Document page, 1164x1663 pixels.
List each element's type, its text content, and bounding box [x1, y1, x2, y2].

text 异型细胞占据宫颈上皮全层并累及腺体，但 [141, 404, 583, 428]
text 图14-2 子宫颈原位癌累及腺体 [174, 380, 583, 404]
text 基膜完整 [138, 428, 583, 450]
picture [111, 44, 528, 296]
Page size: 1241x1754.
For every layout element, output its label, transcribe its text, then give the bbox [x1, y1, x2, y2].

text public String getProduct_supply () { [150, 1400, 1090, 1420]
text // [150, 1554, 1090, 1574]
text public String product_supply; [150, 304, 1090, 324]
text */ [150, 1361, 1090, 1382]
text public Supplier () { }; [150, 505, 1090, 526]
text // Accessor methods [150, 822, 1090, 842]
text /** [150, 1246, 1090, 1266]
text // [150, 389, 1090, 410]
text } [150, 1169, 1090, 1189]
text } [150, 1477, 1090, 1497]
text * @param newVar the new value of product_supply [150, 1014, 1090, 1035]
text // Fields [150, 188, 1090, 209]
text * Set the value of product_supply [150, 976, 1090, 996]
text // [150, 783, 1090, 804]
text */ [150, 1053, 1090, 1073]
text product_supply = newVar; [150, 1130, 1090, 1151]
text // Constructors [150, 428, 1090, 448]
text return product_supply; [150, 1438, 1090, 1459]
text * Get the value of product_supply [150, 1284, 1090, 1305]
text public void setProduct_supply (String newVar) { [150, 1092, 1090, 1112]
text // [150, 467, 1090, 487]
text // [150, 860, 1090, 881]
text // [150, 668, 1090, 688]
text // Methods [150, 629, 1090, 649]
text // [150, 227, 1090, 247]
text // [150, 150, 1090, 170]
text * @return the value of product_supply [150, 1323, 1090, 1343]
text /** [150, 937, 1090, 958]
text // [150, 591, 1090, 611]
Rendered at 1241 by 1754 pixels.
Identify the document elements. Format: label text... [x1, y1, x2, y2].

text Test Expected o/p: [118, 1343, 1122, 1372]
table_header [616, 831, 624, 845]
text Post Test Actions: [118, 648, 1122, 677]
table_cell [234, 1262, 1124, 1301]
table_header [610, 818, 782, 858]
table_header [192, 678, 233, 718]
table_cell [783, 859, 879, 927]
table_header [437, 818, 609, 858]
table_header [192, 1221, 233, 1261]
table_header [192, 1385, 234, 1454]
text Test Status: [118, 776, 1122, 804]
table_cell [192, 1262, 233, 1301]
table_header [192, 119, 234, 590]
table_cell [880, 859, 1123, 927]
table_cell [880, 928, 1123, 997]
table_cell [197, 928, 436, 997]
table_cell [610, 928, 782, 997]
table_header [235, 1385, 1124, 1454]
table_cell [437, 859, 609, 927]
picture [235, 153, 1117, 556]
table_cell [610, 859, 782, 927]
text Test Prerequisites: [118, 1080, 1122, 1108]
=-=-=-=-=
- _YOUR INSTRUCTIONS_
Using the entries above, please restate each one word for word.

- _ANSWER FOR THE TASK_
Document page, 1164x1663 pixels.
List each element's type, its text content, and bounding box [x1, y1, x2, y2].

text 异型细胞占据宫颈上皮全层并累及腺体，但 [141, 404, 583, 428]
text 图14-2 子宫颈原位癌累及腺体 [174, 380, 583, 404]
text 基膜完整 [138, 428, 583, 450]
picture [111, 44, 528, 296]
Page size: 1241x1754.
For every layout element, output its label, transcribe its text, then give the bbox [x1, y1, x2, y2].

text public String getProduct_supply () { [150, 1400, 1090, 1420]
text // [150, 1554, 1090, 1574]
text public String product_supply; [150, 304, 1090, 324]
text */ [150, 1361, 1090, 1382]
text public Supplier () { }; [150, 505, 1090, 526]
text // Accessor methods [150, 822, 1090, 842]
text /** [150, 1246, 1090, 1266]
text // [150, 389, 1090, 410]
text } [150, 1169, 1090, 1189]
text } [150, 1477, 1090, 1497]
text * @param newVar the new value of product_supply [150, 1014, 1090, 1035]
text // Fields [150, 188, 1090, 209]
text * Set the value of product_supply [150, 976, 1090, 996]
text // [150, 783, 1090, 804]
text */ [150, 1053, 1090, 1073]
text product_supply = newVar; [150, 1130, 1090, 1151]
text // Constructors [150, 428, 1090, 448]
text return product_supply; [150, 1438, 1090, 1459]
text * Get the value of product_supply [150, 1284, 1090, 1305]
text public void setProduct_supply (String newVar) { [150, 1092, 1090, 1112]
text // [150, 467, 1090, 487]
text // [150, 860, 1090, 881]
text // [150, 668, 1090, 688]
text // Methods [150, 629, 1090, 649]
text // [150, 227, 1090, 247]
text // [150, 150, 1090, 170]
text * @return the value of product_supply [150, 1323, 1090, 1343]
text /** [150, 937, 1090, 958]
text // [150, 591, 1090, 611]
Rendered at 1241 by 1754 pixels.
Identify the document elements. Format: label text... [x1, y1, x2, y2].

text Test Expected o/p: [118, 1343, 1122, 1372]
table_header [616, 831, 624, 845]
text Post Test Actions: [118, 648, 1122, 677]
table_cell [234, 1262, 1124, 1301]
table_header [610, 818, 782, 858]
table_header [192, 678, 233, 718]
table_cell [783, 859, 879, 927]
table_header [437, 818, 609, 858]
table_header [192, 1221, 233, 1261]
table_header [192, 1385, 234, 1454]
text Test Status: [118, 776, 1122, 804]
table_cell [192, 1262, 233, 1301]
table_header [192, 119, 234, 590]
table_cell [880, 859, 1123, 927]
table_cell [880, 928, 1123, 997]
table_cell [197, 928, 436, 997]
table_cell [610, 928, 782, 997]
table_header [235, 1385, 1124, 1454]
table_cell [437, 859, 609, 927]
picture [235, 153, 1117, 556]
table_cell [610, 859, 782, 927]
text Test Prerequisites: [118, 1080, 1122, 1108]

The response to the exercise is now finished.